Al-Binfalah says BAC wants the one-kilometre long building to be Leadership in Energy & Environmental Design (LEED) Gold certified by the US Green Building Council.
It will have 12 gates and be located next to today’s distinctive ATC tower and air traffic control building.
ADPi won the international tender to design the terminal and supervise its construction. Hill International is the programme manager.

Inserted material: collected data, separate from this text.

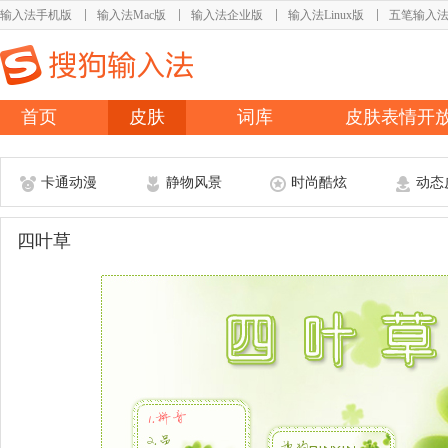
输入法手机版
输入法Mac版
输入法企业版
输入法Linux版
五笔输入
首页
皮肤
词库
皮肤表情开
卡通动漫
静物风景
时尚酷炫
动态
四叶草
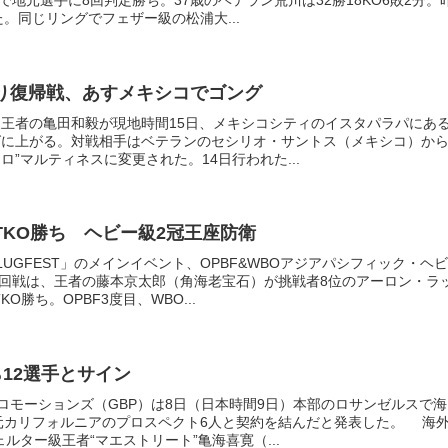
で地元選手に8回判定勝ち。37歳のベテラン荒川は32勝18KO6敗2分。
。同じリングでフェザー級の松浦大...
り復帰戦、あすメキシコでゴング
級王者の亀田和毅が現地時間15日、メキシコシティのイスタパラパにあ
グに上がる。対戦相手はベテランのセシリオ・サントス（メキシコ）か
ロ”マルティネスに変更された。14日行われた...
TKO勝ち ヘビー級2冠王座防衛
LUGFEST」のメインイベント、OPBF&WBOアジアパシフィック・ヘビ
2回戦は、王者の藤本京太郎（角海老宝石）が挑戦者8位のアーロン・ラ
O勝ち。OPBF3度目、WBO...
ら12選手とサイン
ロモーションズ（GBP）は8日（日本時間9日）本部のロサンゼルスで海
元カリフォルニアのプロスペクト6人と契約を結んだと発表した。 海
ェルター級王者“マエストリート”亀海喜寛（...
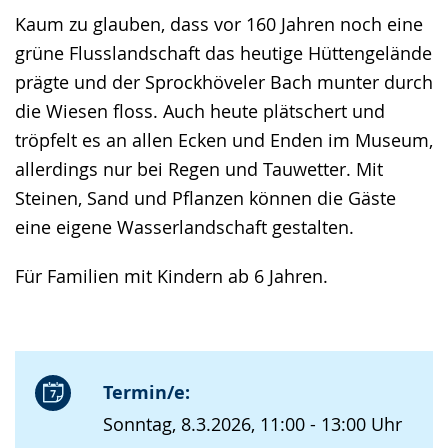
Kaum zu glauben, dass vor 160 Jahren noch eine
grüne Flusslandschaft das heutige Hüttengelände
prägte und der Sprockhöveler Bach munter durch
die Wiesen floss. Auch heute plätschert und
tröpfelt es an allen Ecken und Enden im Museum,
allerdings nur bei Regen und Tauwetter. Mit
Steinen, Sand und Pflanzen können die Gäste
eine eigene Wasserlandschaft gestalten.
Für Familien mit Kindern ab 6 Jahren.
Termin/e:
Sonntag, 8.3.2026, 11:00 - 13:00 Uhr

BAC is overseeing the project on behalf of Bahrain’s Ministry of Transportation and Telecommunications.
He notes that BAC is currently considering what to do with the existing terminal building, part of which has to be demolished for the new one, with one potential option being to use it as a dedicated Low-Cost Carrier (LCC) facility.
All add up to a sizeable investment in the airport, but Al-Binfalah is quick to point out that Bahrain is not alone in its commitment to upgrading its aviation infrastructure, noting that regional investment in airports is taking place “from Kuwait in the north all the way to Oman in the south and throughout the Kingdom of Saudi Arabia”.

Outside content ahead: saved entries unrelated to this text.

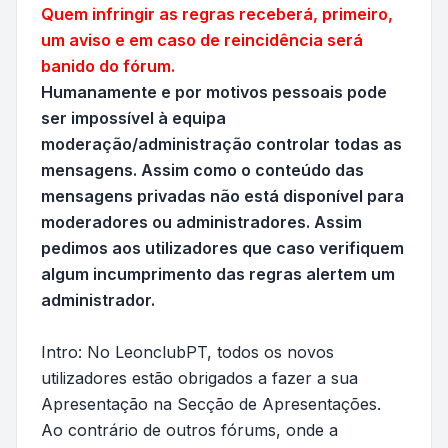
Quem infringir as regras receberá, primeiro,
um aviso e em caso de reincidência será
banido do fórum.
Humanamente e por motivos pessoais pode
ser impossível à equipa
moderação/administração controlar todas as
mensagens. Assim como o conteúdo das
mensagens privadas não está disponível para
moderadores ou administradores. Assim
pedimos aos utilizadores que caso verifiquem
algum incumprimento das regras alertem um
administrador.
Intro: No LeonclubPT, todos os novos
utilizadores estão obrigados a fazer a sua
Apresentação na Secção de Apresentações.
Ao contrário de outros fórums, onde a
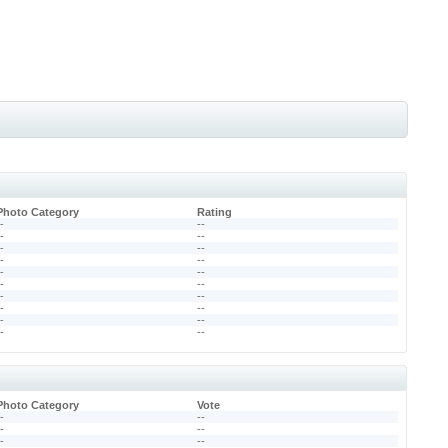
Photo Category
Rating
--
--
--
--
--
--
--
--
--
--
--
--
--
--
--
--
--
--
--
--
Photo Category
Vote
--
--
--
--
--
--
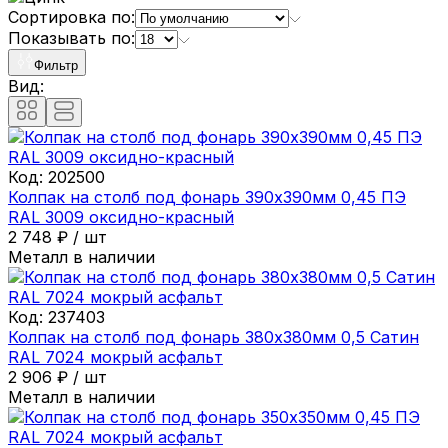
Сортировка по:
Показывать по:
Фильтр
Вид:
Код:
202500
Колпак на столб под фонарь 390х390мм 0,45 ПЭ
RAL 3009 оксидно-красный
2 748
₽
/
шт
Металл в наличии
Код:
237403
Колпак на столб под фонарь 380х380мм 0,5 Сатин
RAL 7024 мокрый асфальт
2 906
₽
/
шт
Металл в наличии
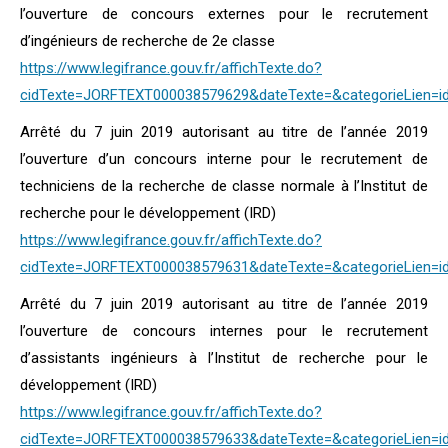
l’ouverture de concours externes pour le recrutement
d’ingénieurs de recherche de 2e classe
https://www.legifrance.gouv.fr/affichTexte.do?
cidTexte=JORFTEXT000038579629&dateTexte=&categorieLien=i
Arrêté du 7 juin 2019 autorisant au titre de l’année 2019
l’ouverture d’un concours interne pour le recrutement de
techniciens de la recherche de classe normale à l’Institut de
recherche pour le développement (IRD)
https://www.legifrance.gouv.fr/affichTexte.do?
cidTexte=JORFTEXT000038579631&dateTexte=&categorieLien=i
Arrêté du 7 juin 2019 autorisant au titre de l’année 2019
l’ouverture de concours internes pour le recrutement
d’assistants ingénieurs à l’Institut de recherche pour le
développement (IRD)
https://www.legifrance.gouv.fr/affichTexte.do?
cidTexte=JORFTEXT000038579633&dateTexte=&categorieLien=i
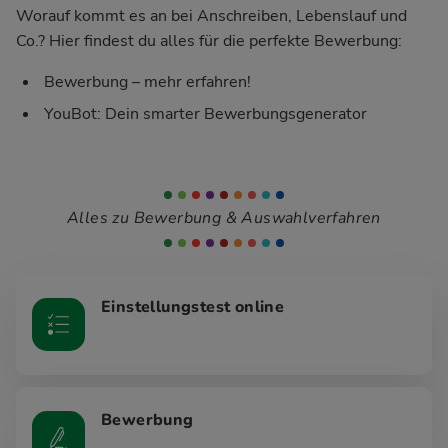
Worauf kommt es an bei Anschreiben, Lebenslauf und
Co.? Hier findest du alles für die perfekte Bewerbung:
Bewerbung – mehr erfahren!
YouBot: Dein smarter Bewerbungsgenerator
Alles zu Bewerbung & Auswahlverfahren
Einstellungstest online
Bewerbung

Upon completion of the first eight-gate phase of the new terminal in 2018, the airport will be equipped to handle up to 12 million passengers per annum, the total rising to 14mppa upon the completion of an additional four gates a year later.
It will certainly be needed for although the airport is not expected to beat the record 9mppa it handled in 2010 until 2016, the 8.7 million passengers that are set to pass through its facilities this year will be close to its design capacity.
Al-Binfalah cites the national flag carrier’s resurgence as the key reason for the upturn, although he admits that 2013 was a negative year for the airport due to a number of factors that included the collapse of LCC, Bahrain Air, and the downsizing of Gulf Air after it reduced its fleet to 26 aircraft and axed a number of routes.
Today, Gulf Air boasts a fleet of 28 aircraft and operates services to 42 destinations in 23 countries across a network concentrated on Africa, Asia and Europe.
Its fleet and route network ensure that it is the biggest operator at Bahrain International Airport by some considerable margin, accounting for some 60% of all passengers.
According to Al-Binfalah, Bahrain’s prominent location in the middle of the Gulf region ensures that its airlines primarily serve destinations in the northern Gulf and Saudi Arabia, whose border is just 25 kilometres from the airport.
However, he is keen to get more routes to expand the airport’s appeal and tells Asia-Pacific Airports that he would like to see more new services to Asia and the Far East, in particular China and India.
In fact, the week after this interview, BAC led a trade delegation to China to talk to at least three major Chinese airlines about the possible launch of new services to Bahrain.
Destinations in Kuwait, Oman, Qatar, Saudi Arabia and the UAE – all of which are Gulf Cooperation Council (GCC) members along with Bahrain – are currently the top routes by volume served from Bahrain.
Next by region is the Indian sub-continent, followed by the wider Middle East and Africa regions, Europe and South East Asia.
Al-Binfalah says that Bahrain has a “strong business case” for launching new routes to Asia, which he concedes is presently underserved at the moment.
With the airport surrounded by the city and little room to expand further, Al-Binfalah knows that it is effectively living on borrowed time before it is replaced by a new off-shore gateway, expected to be sometime around 2030.
Indeed, the site for the new airport has been identified and construction of it will be triggered when passenger traffic hits a certain as yet to be revealed annual figure.
Al-Binfalah, however, insists that BAC will refuse to use this as an excuse to simply run down the clock with the no further improvements to the airport’s infrastructure after the completion of the $1 billion development programme.
“We know what is planned and what we have to do until the new airport is built,” he says. “We currently handle less than 130,000 aircraft movements per annum but I believe we can handle up to 170,000. There is still room to grow on this site that’s for sure.”